Depuis l'automne 2020, la republication des caricatures du prophète Mahomet par Charlie Hebdo a ravivé le débat dans le monde musulman. Dans un tel moment, le discours du Président de la République en hommage au professeur Samuel PATY a été mal reçu. Ses propos ont suscité de vives réactions, notamment des manifestations, des appels au boycott des produits français, mais aussi des déclarations incendiaires de plusieurs dirigeants dont le président turc Recep Tayyip ERDOGAN, ainsi que le Premier ministre pakistanais, Imran KHAN, qui accuse alors le président français d'«attaquer l'islam». Cette affaire a dégradé la réputation de la France auprès de certains pays et porté atteinte à la collaboration entre les majorités tolérantes et pacifiques des populations musulmanes et non musulmanes à travers le monde.


Cette problématique est par essence européenne car elle est constitutive de notre identité aux yeux du monde. Pour contribuer à apaiser les tensions religieuses, l'Europe doit déployer une stratégie de dialogue interreligieux, en expliquant la laïcité et le droit au blasphème, ainsi qu'en défendant plus ardemment les minorités religieuses persécutées.
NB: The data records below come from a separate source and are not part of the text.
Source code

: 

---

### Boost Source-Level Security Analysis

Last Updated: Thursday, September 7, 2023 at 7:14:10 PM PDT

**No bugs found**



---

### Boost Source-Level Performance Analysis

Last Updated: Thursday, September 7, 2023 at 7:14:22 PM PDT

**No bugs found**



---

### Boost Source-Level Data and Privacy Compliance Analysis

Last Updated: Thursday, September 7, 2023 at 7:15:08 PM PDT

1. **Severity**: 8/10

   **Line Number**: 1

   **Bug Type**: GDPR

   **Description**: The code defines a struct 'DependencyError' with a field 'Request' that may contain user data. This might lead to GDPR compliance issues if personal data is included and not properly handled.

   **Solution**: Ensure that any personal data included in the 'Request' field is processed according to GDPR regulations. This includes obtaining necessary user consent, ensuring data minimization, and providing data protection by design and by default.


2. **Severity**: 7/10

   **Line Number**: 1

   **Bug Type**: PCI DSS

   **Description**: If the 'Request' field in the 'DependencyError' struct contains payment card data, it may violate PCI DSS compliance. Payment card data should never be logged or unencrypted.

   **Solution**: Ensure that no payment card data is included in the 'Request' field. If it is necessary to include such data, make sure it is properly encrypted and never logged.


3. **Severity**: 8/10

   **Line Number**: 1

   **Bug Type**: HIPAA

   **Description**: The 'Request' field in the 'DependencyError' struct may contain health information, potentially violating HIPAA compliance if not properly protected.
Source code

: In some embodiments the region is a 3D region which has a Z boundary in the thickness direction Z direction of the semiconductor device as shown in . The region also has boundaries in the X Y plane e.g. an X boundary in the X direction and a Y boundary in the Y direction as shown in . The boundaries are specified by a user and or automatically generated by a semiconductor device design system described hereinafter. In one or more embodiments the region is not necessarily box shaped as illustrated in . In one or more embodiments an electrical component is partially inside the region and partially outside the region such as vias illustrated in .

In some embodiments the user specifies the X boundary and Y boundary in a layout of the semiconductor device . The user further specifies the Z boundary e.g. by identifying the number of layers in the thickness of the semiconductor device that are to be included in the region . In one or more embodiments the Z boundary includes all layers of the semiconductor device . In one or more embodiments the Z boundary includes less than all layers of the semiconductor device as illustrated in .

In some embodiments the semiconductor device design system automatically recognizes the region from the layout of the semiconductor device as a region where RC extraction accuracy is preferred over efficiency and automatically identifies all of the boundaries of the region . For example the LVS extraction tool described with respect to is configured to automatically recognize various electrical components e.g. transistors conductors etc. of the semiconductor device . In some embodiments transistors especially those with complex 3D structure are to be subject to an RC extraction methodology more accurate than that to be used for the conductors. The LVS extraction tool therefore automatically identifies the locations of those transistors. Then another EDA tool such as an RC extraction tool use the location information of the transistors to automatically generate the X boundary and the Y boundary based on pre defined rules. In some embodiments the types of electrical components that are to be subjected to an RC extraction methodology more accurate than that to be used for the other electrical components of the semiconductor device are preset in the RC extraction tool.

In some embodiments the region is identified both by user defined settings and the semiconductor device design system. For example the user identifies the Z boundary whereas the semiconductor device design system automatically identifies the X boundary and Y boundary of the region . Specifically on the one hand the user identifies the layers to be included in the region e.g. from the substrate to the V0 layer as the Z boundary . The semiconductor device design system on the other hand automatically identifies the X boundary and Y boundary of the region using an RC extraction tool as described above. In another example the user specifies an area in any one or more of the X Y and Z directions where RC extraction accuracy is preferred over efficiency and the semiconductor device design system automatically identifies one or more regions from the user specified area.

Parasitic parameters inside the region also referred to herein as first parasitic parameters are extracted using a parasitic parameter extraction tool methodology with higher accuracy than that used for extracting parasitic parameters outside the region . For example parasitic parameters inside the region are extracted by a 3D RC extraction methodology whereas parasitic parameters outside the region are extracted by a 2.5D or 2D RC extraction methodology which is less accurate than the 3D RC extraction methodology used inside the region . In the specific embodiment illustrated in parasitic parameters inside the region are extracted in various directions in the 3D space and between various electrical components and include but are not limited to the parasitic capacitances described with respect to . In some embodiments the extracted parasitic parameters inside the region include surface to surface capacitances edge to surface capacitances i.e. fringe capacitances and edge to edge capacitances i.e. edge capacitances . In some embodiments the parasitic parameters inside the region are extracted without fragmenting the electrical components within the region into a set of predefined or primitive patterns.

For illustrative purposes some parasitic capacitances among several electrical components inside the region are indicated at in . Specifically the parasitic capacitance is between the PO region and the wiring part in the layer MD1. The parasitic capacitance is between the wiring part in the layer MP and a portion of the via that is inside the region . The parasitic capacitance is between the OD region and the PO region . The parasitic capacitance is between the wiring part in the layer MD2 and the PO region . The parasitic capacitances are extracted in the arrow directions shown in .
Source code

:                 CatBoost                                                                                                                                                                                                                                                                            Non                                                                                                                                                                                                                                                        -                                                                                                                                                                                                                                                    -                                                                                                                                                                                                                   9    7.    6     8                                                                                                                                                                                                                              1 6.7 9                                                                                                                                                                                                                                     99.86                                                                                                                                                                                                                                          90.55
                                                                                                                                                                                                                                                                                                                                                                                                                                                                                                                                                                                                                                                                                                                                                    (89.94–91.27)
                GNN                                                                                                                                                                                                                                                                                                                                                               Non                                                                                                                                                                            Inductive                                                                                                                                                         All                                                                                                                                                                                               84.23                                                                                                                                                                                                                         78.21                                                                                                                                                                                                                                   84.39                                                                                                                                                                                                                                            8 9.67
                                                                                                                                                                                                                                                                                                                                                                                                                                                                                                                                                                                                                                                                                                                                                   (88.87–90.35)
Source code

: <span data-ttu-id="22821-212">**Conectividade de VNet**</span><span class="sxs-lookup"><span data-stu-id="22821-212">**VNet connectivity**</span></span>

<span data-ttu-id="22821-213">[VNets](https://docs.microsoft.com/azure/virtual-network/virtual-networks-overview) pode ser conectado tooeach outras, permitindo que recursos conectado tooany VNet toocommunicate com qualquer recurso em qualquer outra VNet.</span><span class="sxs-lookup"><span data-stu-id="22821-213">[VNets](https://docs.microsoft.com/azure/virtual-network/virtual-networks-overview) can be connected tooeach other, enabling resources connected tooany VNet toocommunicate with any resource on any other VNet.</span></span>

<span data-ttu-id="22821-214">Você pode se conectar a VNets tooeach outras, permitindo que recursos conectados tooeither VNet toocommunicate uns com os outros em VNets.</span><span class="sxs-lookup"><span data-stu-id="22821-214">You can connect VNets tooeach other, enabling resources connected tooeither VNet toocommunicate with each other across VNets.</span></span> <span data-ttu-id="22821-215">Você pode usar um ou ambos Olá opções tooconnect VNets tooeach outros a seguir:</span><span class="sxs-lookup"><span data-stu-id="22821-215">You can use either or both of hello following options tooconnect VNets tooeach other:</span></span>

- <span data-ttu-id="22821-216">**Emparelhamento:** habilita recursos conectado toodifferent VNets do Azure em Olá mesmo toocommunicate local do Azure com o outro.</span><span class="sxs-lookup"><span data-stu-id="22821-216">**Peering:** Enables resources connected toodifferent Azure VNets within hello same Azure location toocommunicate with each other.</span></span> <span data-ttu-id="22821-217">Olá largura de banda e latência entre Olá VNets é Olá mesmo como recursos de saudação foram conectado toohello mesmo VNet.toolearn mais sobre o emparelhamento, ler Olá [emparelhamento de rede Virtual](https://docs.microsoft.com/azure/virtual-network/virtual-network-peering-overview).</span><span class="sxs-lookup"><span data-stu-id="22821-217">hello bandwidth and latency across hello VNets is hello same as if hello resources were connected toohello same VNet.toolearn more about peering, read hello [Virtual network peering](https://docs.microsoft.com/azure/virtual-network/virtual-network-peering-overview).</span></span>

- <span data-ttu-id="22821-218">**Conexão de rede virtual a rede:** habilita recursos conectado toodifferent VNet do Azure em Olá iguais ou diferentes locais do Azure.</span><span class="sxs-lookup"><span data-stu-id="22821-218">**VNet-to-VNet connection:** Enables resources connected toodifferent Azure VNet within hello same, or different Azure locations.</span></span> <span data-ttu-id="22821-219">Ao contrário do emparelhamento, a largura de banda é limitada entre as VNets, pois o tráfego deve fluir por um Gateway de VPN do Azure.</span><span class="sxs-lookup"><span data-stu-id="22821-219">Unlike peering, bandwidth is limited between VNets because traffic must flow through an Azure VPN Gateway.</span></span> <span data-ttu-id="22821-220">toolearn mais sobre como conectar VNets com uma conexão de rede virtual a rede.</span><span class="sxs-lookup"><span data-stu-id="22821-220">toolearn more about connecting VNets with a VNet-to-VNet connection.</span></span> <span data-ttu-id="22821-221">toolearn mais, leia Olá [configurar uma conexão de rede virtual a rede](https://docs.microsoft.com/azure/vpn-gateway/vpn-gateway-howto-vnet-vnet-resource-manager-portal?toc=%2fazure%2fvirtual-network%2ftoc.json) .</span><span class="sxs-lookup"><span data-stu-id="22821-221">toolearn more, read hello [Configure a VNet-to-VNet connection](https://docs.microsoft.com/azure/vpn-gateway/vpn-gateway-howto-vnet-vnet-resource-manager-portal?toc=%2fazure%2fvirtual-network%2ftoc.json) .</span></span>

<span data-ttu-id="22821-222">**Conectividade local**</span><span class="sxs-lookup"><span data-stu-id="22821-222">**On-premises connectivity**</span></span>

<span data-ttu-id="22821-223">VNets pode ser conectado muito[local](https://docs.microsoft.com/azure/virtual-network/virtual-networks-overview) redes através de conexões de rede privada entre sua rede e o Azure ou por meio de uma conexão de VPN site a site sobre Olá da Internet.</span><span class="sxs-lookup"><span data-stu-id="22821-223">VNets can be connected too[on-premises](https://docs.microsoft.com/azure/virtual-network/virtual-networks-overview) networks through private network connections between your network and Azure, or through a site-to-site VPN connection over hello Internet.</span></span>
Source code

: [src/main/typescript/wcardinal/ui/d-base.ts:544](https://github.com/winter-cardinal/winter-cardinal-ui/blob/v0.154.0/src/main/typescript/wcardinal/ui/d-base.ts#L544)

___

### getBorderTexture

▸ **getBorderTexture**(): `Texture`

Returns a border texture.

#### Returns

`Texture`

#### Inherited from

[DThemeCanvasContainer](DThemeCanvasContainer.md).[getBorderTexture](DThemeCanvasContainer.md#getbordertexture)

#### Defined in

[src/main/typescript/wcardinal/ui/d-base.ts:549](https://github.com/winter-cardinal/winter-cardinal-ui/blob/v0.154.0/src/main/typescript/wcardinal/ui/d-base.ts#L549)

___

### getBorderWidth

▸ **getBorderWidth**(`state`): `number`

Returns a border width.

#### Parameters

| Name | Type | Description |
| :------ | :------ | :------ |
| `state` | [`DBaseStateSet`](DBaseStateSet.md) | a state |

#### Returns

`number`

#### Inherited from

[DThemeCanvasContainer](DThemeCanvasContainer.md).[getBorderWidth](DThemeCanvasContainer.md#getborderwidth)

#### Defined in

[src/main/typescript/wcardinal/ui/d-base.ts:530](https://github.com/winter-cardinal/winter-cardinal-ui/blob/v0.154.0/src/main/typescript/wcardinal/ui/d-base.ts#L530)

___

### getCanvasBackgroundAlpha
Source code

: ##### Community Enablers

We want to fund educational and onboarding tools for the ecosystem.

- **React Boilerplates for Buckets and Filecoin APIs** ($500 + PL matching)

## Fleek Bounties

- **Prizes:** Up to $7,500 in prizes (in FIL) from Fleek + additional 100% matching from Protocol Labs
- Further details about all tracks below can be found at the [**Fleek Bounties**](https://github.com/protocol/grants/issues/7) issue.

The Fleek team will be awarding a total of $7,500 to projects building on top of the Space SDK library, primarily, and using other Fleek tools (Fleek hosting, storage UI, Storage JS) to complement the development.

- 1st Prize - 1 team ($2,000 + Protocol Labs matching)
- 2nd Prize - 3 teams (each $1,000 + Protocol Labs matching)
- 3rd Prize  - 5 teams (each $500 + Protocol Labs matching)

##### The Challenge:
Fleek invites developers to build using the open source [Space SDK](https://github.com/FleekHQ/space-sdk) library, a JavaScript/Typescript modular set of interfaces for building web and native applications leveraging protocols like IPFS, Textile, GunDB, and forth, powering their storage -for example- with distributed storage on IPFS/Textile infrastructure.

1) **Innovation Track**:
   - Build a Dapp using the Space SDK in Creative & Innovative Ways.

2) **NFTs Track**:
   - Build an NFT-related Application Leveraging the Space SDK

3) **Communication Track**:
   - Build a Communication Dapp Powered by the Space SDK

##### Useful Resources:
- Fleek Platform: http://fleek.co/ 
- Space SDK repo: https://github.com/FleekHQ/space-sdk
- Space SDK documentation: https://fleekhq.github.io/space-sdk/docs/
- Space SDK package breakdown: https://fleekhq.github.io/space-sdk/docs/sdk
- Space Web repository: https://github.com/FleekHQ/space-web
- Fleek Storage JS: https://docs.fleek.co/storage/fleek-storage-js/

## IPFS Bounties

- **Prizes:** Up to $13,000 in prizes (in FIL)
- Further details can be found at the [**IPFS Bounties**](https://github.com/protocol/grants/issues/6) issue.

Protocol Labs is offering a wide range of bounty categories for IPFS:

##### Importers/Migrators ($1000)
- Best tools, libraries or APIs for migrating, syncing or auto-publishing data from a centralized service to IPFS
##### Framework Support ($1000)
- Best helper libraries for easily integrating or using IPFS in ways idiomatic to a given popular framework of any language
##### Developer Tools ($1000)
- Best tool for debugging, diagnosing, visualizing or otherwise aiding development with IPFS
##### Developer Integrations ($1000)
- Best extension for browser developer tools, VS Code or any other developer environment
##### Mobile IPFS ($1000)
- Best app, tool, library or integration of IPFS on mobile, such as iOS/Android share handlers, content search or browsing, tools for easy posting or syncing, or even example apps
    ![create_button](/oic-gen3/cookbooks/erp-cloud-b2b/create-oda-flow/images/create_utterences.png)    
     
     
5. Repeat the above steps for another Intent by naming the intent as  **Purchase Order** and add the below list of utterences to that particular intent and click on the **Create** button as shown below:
Alors que prospère le fléau de l'intégrisme religieux, le monde a besoin d'une meilleure compréhension mutuelle qui passe par l'éducation et la pédagogie. Cette évidence doit devenir une priorité pour la diplomatie européenne. Promouvoir la liberté d'opinion religieuse en prenant des initiatives plus cohérentes et plus visibles permettrait à l'Europe de participer activement à un enjeu crucial pour la paix, tout en diffusant ses valeurs et en améliorant son image. L'Europe en a les moyens, il ne lui manque plus que la volonté. Une diplomatie religieuse ambitieuse peut être un pilier d'une «politique de civilisation», seule à même de conquérir les cœurs et les esprits des Européens et au-delà. La PFUE saura-t-elle opportunément saisir l'occasion de cette nécessaire relance ?


Vincent BERTHIOT

Délégué général et co-fondateur du Club France Initiative.